An alleged wish-list of Mr Gove's preferred topics may be found here http://waugh.standard.co.uk/2009/10/michael-goves-history-list.html and may be compared to Simon Jenkins' preferred list in The Guardian yesterday. http://www.guardian.co.uk/commentisfree/2011/jan/20/michael-gove-stalin-history-politicians

Mr Gove has created a feeling that 'something has to be done' about History teaching. This has implications for all children at school. But the group probably most affected would probably be the 11-14 year-olds who 'drop' History at 14 in order to do a different subject. Mr Gove has made clear that a primary function of History is to encourage patriotism.

At the moment the content of the History taught to 11-14 year olds varies from school to school, but has to come within prescribed limits, and is generally focussed on British (particularly English) History.

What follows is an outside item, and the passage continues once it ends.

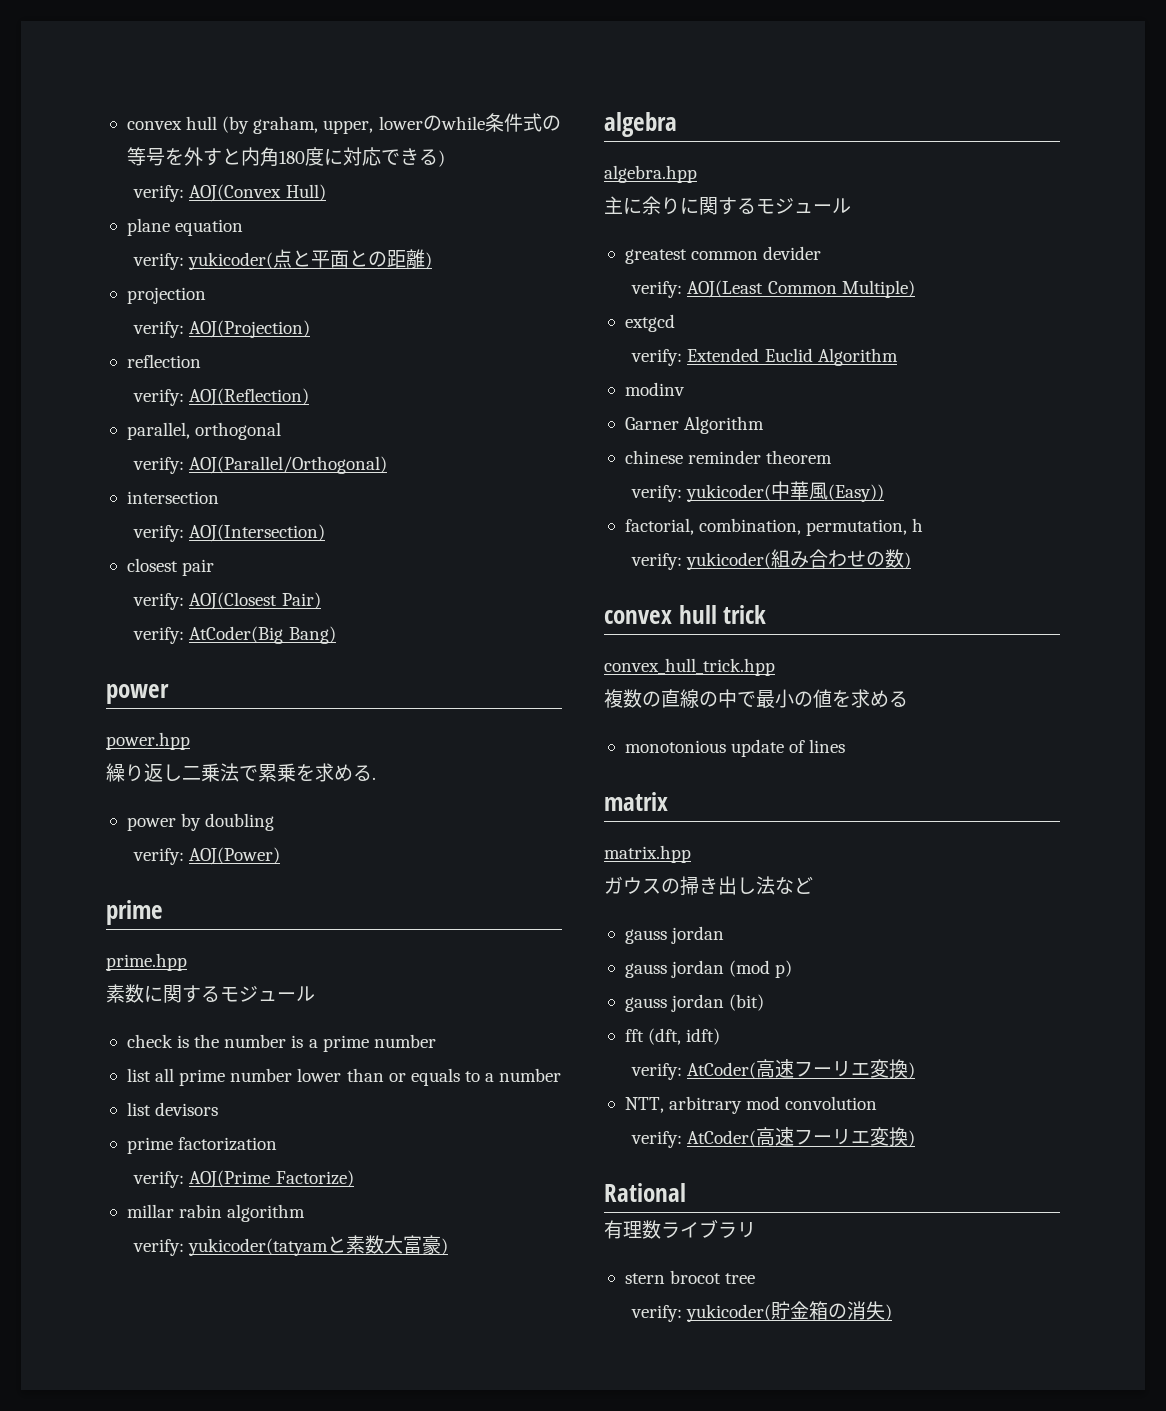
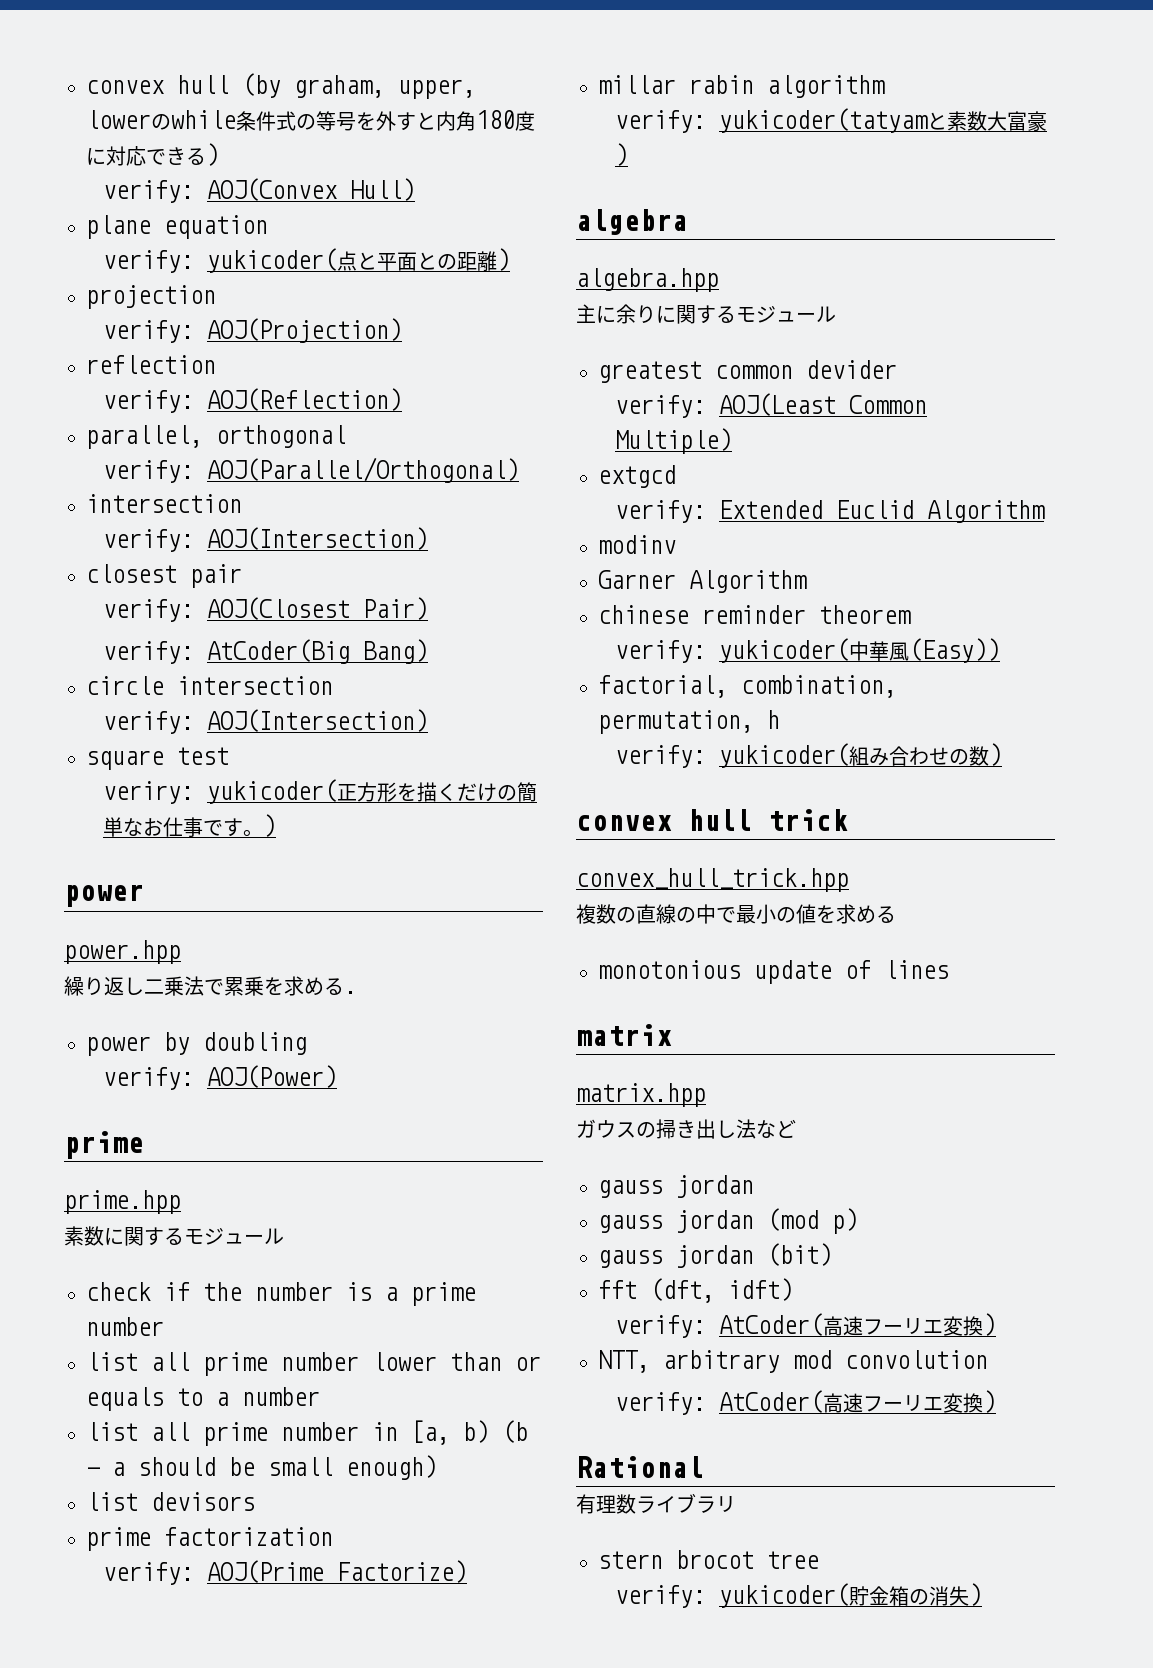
(336, 635) none -> [86,676,333,695] [102,709,428,734] [86,747,229,770] [102,779,537,804] [102,814,276,837] // circle intersection // verify: AOJ(Intersection) // square test // veriry: yukicoder(正方形を描くだけの簡単なお仕事です。)
[177,1035,190,1048] is -> [164,1282,190,1301] if
(562, 1075) none -> [86,1420,528,1446] [86,1455,437,1480] // list all prime number in [a, b) (b - a should be small enough)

The fact that different schools appear to give students a different experience of History appears to be one of the things worrying the minister.

So Mr Gove wants there to be 'a big story' - to tie the content of the History syllabus together - and this he believes should be in the form of a narrative. He has recruited Niall Ferguson and Simon Schama - presumably to provide the story which History teachers will then be obliged to teach.

Apart from refusing to take the poisoned chalice - what advice could members of the Forum give to these gentlemen to make an interesting syllabus of, say, 300 teaching hours, over 3 years? Contributions from other countries would be particularly welcome as the arguments 'in-house' seem to be going in circles.